February 3, 2010

Synopsis of “In Love With Everything, Apophatic Mysticism: The Benefits and Dangers of Love Without Reason” 

  My book “In Love With Everything” describes a practice called apophatic mysticism.  The aim of this practice is to achieve an optimal satisfaction with life.  I am a practitioner of this art and begin the book by telling the reader that the practice is based on the mysticism of two ancient Chinese daoists who were known as Laozi and Zhuangzi.  The apophatic process purges the mind of the notion that the human psyche can possess any information that can be asserted to be unquestionably true.  Apophatic mysticism takes knowledge to be a plastic entity, continually subject to change.  In this view one can never be sure that one knows how to verify what is right and wrong, what is good or bad.  Things that are right and good from one perspective might be wrong and bad from another.  Success at the practice depends on this foundation of fundamental ignorance as to “what and how things really are;” this ignorance about the essence of things encompasses all objects and phenomena.

  I further define this practice as being pragmatic and thus call it “pragmatic apophatic mysticism.”  This is to contrast it with the way of most other apophatic mystics; these others are typically oriented toward what they believe to be “the Absolute” and are convinced that personal immortality is achievable.   The pragmatic apophaticist refrains from claiming that her practice is oriented toward anything absolute, and does not claim to know whether personal immortality is achievable or not.  The apophaticist seeks immediacy and finds ecstasy in that immediacy; she has no answers for solving the unknowns of her future, and no interest in finding any.

  From her base of fundamental ignorance, which is her provisional approach to life, the apophaticist discovers that something astonishing may occur: a generation of spontaneous and comprehensive fondness for all other beings, and of all Being.  If this happens, she ecstatically falls in love with everything, the entire world of her experience.  However the practice is not without grave risks.  The state of fundamental ignorance can be dangerously destabilizing leading to a spiritual vertigo which might in turn bring on a despair that can be lethal.  But I also go on to describe how this despair can be paradoxically useful; it can be harnessed to produce an even more intense sense of mystical ecstasy.

  Mystical ecstasy consists of unconditional love.  I describe the nature of this love which has brought me so much satisfaction with life.  Being unconditional, it does not have to depend on possessing the knowledge of any metaphysical truth, or on the discovery of any other reasonable cause.  As I plunge right now at this moment into the apophatic mystery, I don’t expect to encounter an all-saving God who will finally make sense of the ambiguities of human life.  On the contrary, the intensity and endurance of the ecstasy appears to be the result of the very fact that I have surrendered to a “love for no reason.”

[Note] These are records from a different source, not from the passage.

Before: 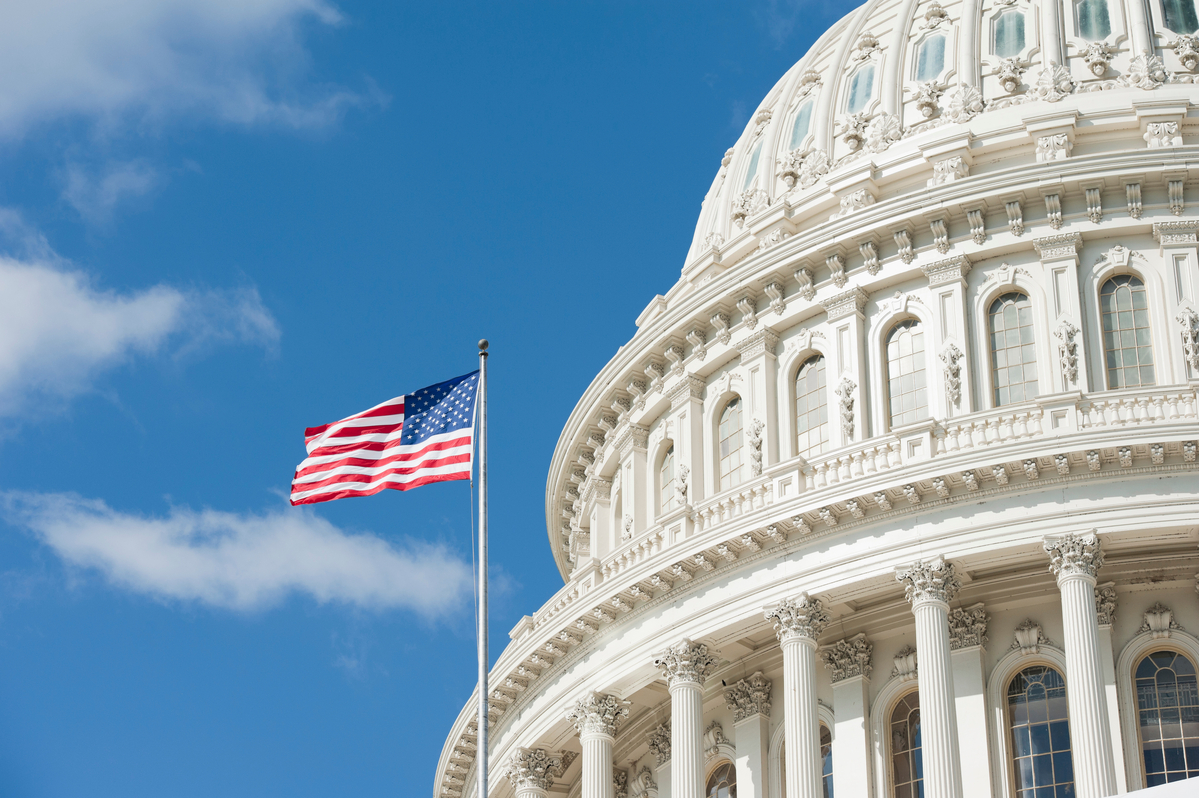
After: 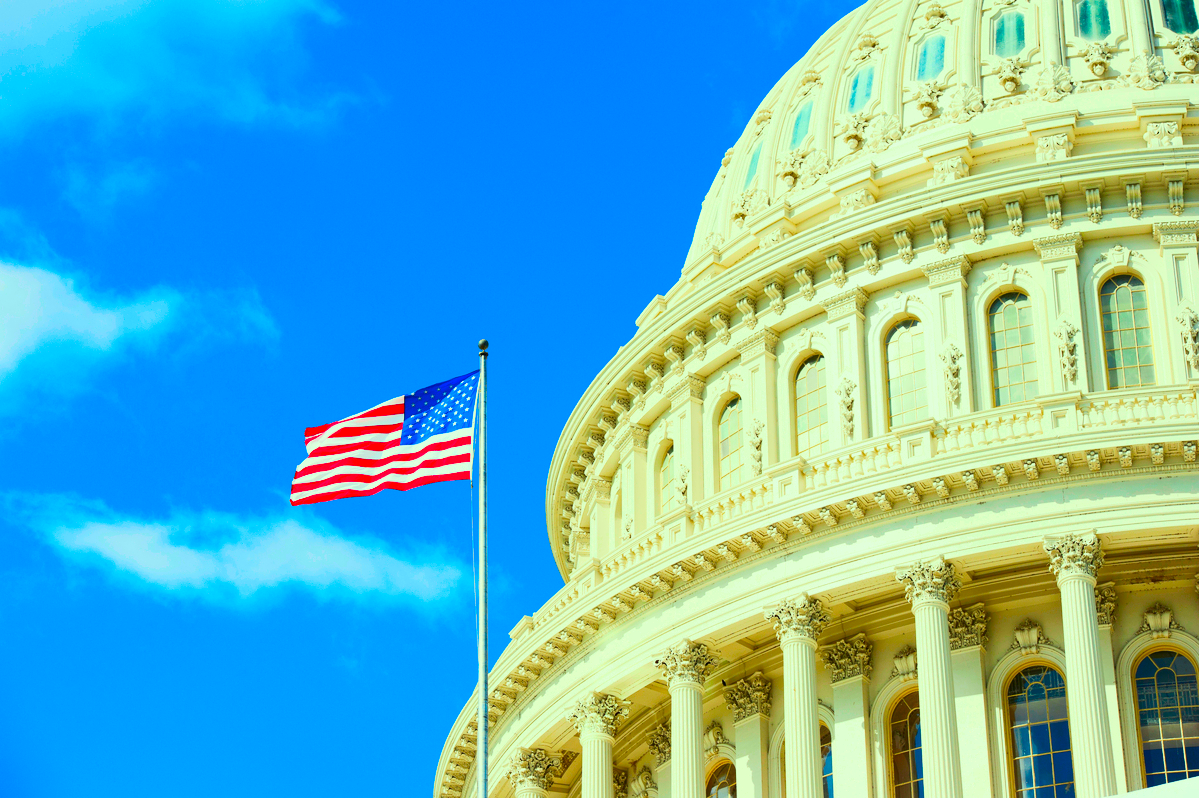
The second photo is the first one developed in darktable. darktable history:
contrast brightness saturation: contrast 0.259, brightness 0.022, saturation 0.883
exposure: exposure -0.012 EV, compensate highlight preservation false
color correction: highlights a* -10.79, highlights b* 9.91, saturation 1.71
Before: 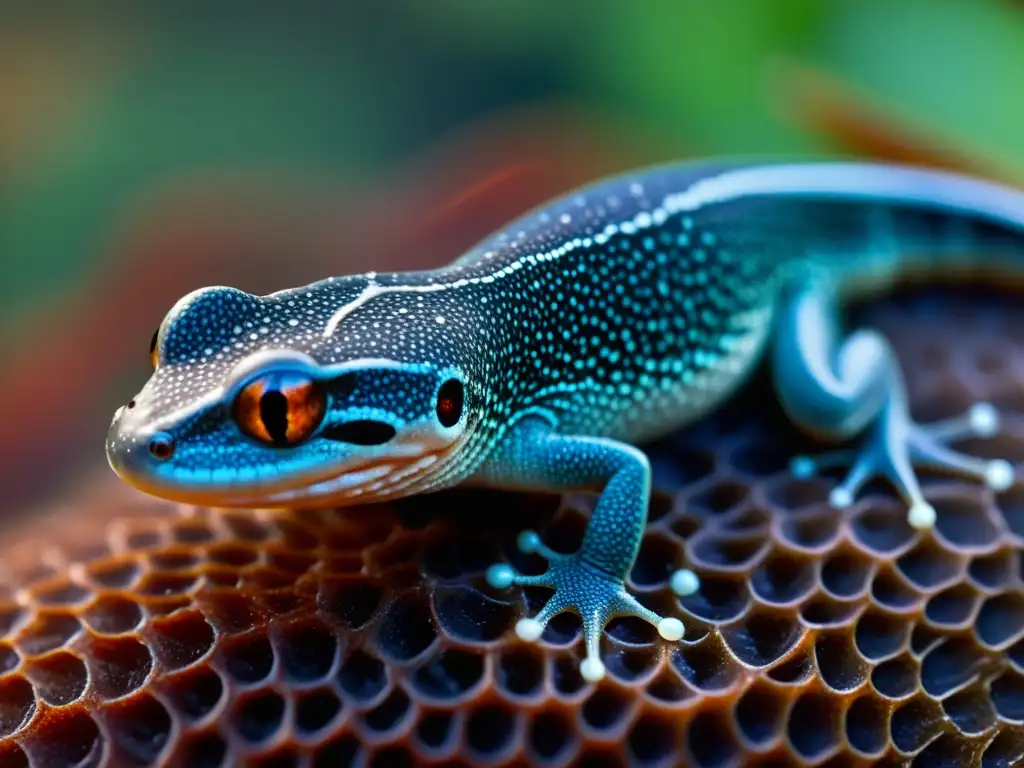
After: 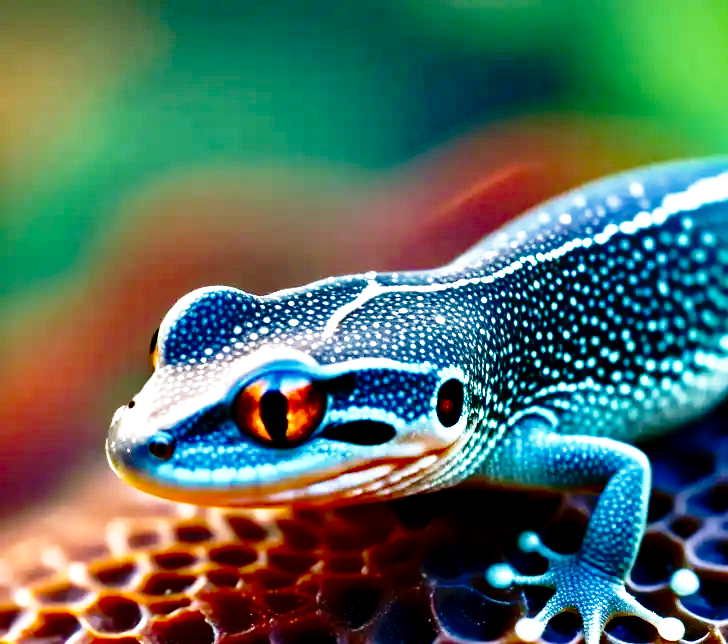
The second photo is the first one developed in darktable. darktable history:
exposure: black level correction 0, exposure 0.693 EV, compensate highlight preservation false
base curve: curves: ch0 [(0, 0) (0.032, 0.037) (0.105, 0.228) (0.435, 0.76) (0.856, 0.983) (1, 1)], preserve colors none
contrast brightness saturation: brightness -0.212, saturation 0.081
contrast equalizer: y [[0.439, 0.44, 0.442, 0.457, 0.493, 0.498], [0.5 ×6], [0.5 ×6], [0 ×6], [0 ×6]], mix -0.997
haze removal: compatibility mode true, adaptive false
crop: right 28.898%, bottom 16.145%
velvia: on, module defaults
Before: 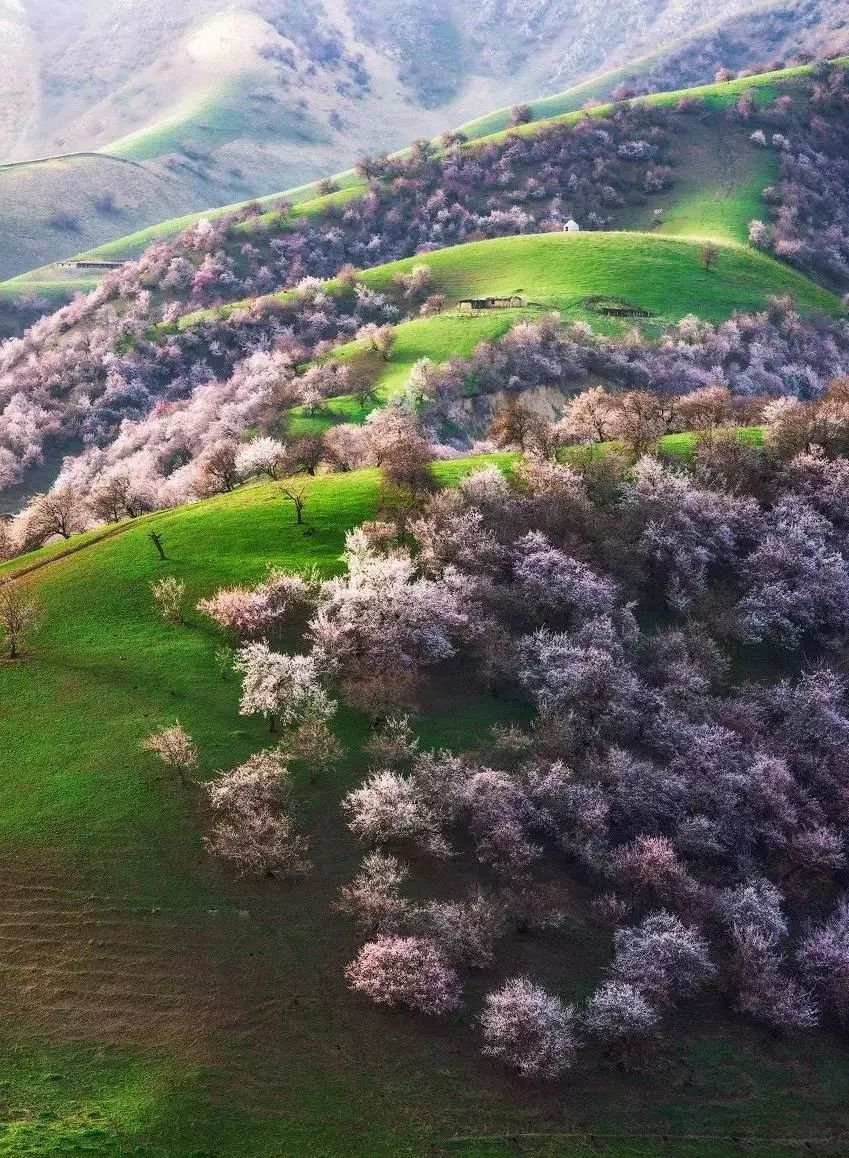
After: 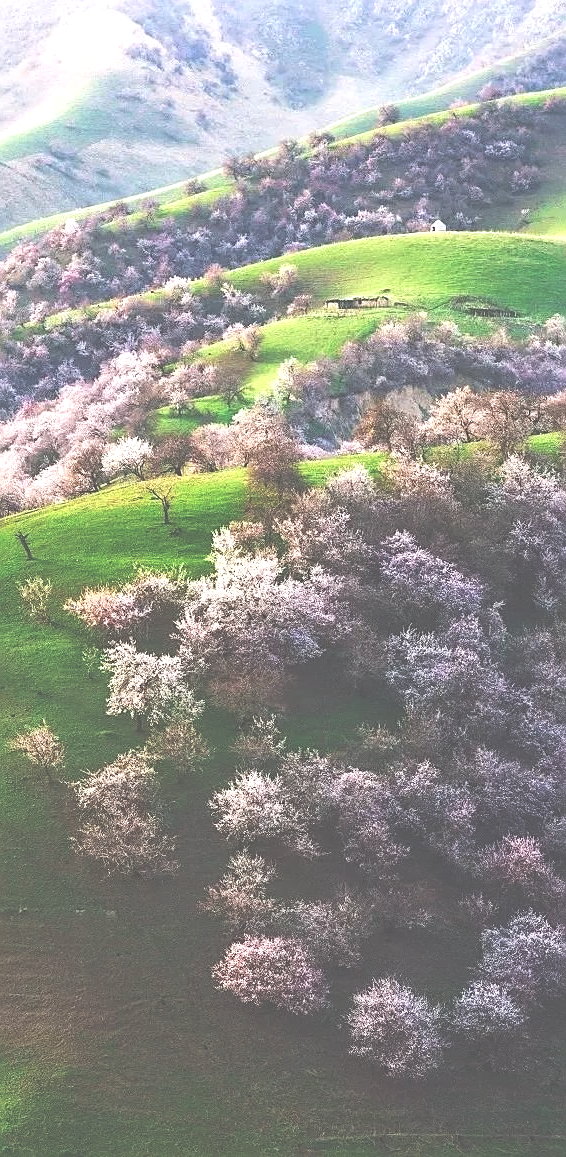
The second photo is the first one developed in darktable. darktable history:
crop and rotate: left 15.754%, right 17.579%
exposure: black level correction -0.071, exposure 0.5 EV, compensate highlight preservation false
sharpen: on, module defaults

(The book is available on Amazon and from Infinity Publishing Company, the best way to search for it is to put my name in the search box at either site)

On meditation: Faith and works in atheism and theism

February 3, 2010

Self-judgment as to the quality and endurance of one’s meditation is to be avoided at all cost. In regard to how effectively one is meditating, one is best to only do noticing. I am okay to notice what seems to be the quality of my meditation. But I am not being at all helpful when I tell myself, “I should be doing better.”

There is a subtle paradox at play here: my description of how effectively I am meditating might be useful; my prescription of how I think that I should be doing is not. Wanting to be better at it is okay; needing to be better at it is not.

The purpose of meditation is to “be delivered” from the conventional ways of judging our world, its values, and the quality of a person’s life. Meditation helps us increasingly realize that each of us (and everyone else) is already perfectly okay; our fundamental value is immutable. Our intrinsic worth is not subject to change. And of course we cannot realize that if we judge ourselves to be failing to meditate as well as we think we should be.

This principle is found in Laozi and in St. Paul’s “Faith, not works.” According to Paul (and Laozi under a different metaphysical system) there is nothing God wants us to do except show up and have (at least a tentative) faith that He will do everything else.

By the way, for agnostics and atheists, the characterization of the process is different, but the dynamics are exactly the same. This sense of impeccability is the heart of mystical ecstasy: a love for the world “as is,” and the embrace of all beings in this world. I am best to remember that I am one of those beings.